理由は、投資でのリスクというのは、1回あたりの取引におけるリスクが積み重なったものとも言えるからです。
投資の成功と失敗は、ここにかかっているといってもよいくらいではないでしょうか。
例えば、100万円の資産に対して1回あたりのリスクを5万円までとします。その場合、ストップロスオーダーを駆使することで、20回連続で負けが続かない限り、全資産を失うということはまずありません。ストップロスオーダーさえしっかりとやっておけば、すべては想定内に収まるということになります。
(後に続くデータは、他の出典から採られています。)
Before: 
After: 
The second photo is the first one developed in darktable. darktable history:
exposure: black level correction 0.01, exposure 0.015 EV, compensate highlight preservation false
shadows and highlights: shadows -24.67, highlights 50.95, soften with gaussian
ある有名なトレーダーが実践している方法を紹介しましょう。
そのトレーダーは、資産1回の取引資金を10 等分して、1回の取引で、その資金の10 分の1以上にあたるリスクを絶対取らないそうです。こうすることで、1回の取引についての売買リスクをあらかじめ事前に把握できるため、予想外の損失を被ることがなくなります。
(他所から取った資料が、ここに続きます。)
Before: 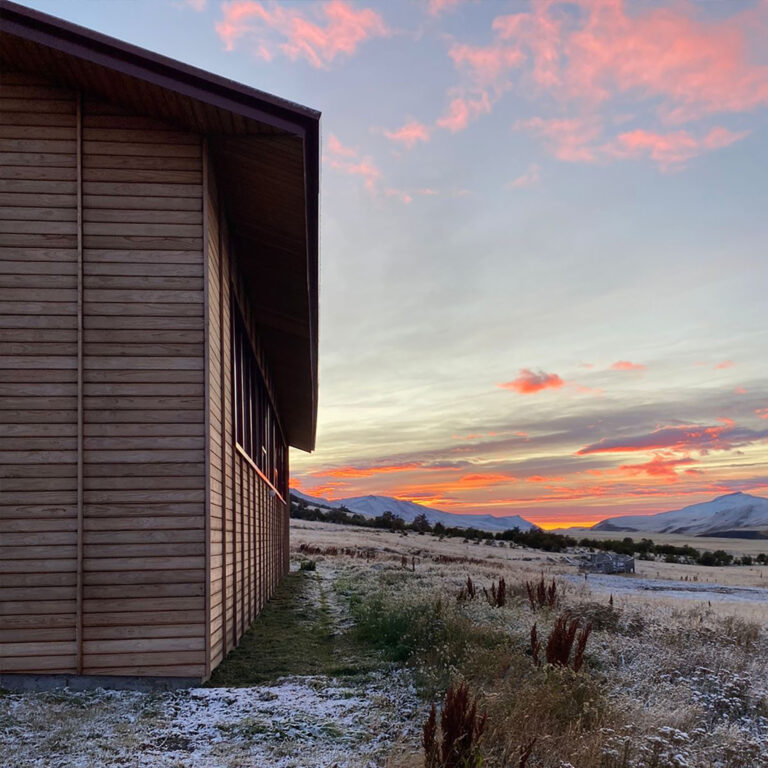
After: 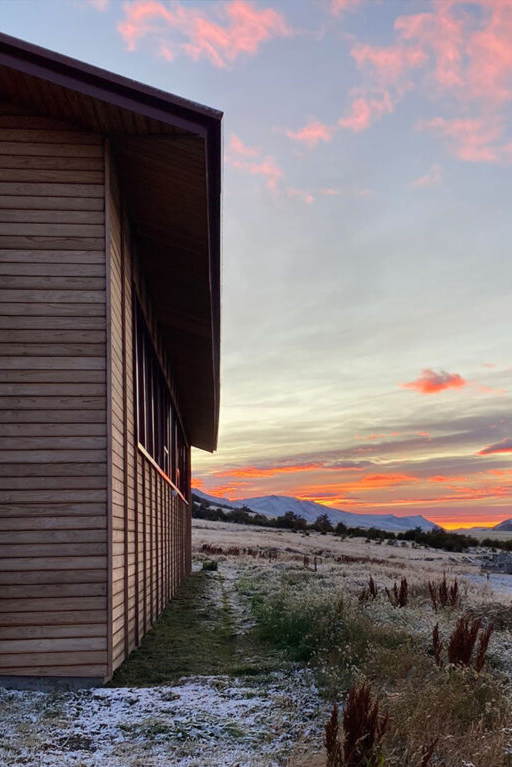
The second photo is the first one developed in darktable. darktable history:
crop and rotate: left 12.832%, right 20.432%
リスクの管理は、感情に左右されることなく、淡々と行うのがよさそうです。
日経225先物を取引する中では、当然1回の取引がマイナスになることもあります。
損失を出すと不思議と「すぐに取り返したい」という気持ちになってしまうようです。
いくら優れた手法を用いていても、精神的に動揺してしまうとそれが運用できなくなります。
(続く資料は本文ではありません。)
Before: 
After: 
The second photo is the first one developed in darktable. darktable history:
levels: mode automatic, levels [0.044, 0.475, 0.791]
損をした時の精神状態は決して冷静ではないので、損をしたトレードの次の取引は、取引量を縮小することが重要かもしれません。
損金を取り戻すのではなくて、あくまでも勝つという経験を取り戻すことが、長期的に見た際にロジカルな売買を継続できる秘訣です。
仮に負けが続いてしまったら、その分取引数量を減らし負けも勝ちも幅を小さくして、とりあえずは連敗を食い止めることを優先するのもいいかもしれません。消極的な方法ですけど落ち着くためには効果があるでしょう。この場合、通常よりストップ幅を小さくし、連敗でも資金の目減りを限定的にできるような対応をするのも一案です。
日経225先物で得た利益を再投資するのは複利の観点からとても有効です。
ただ、勝ちが続いて証券口座の金額が大きくなった場合には、一部資産を売買に使う資金と分けて管理したほうがよいでしょう。もちろんこれは相場に「絶対」がないため、万が一の状況に備えておくわけです。いざという時に引き出せる資金を用意しておく必要があるからです。
引き出した資金を信用して、そちらも過度にリスクをとってしまっては意味がありませんので要注意です。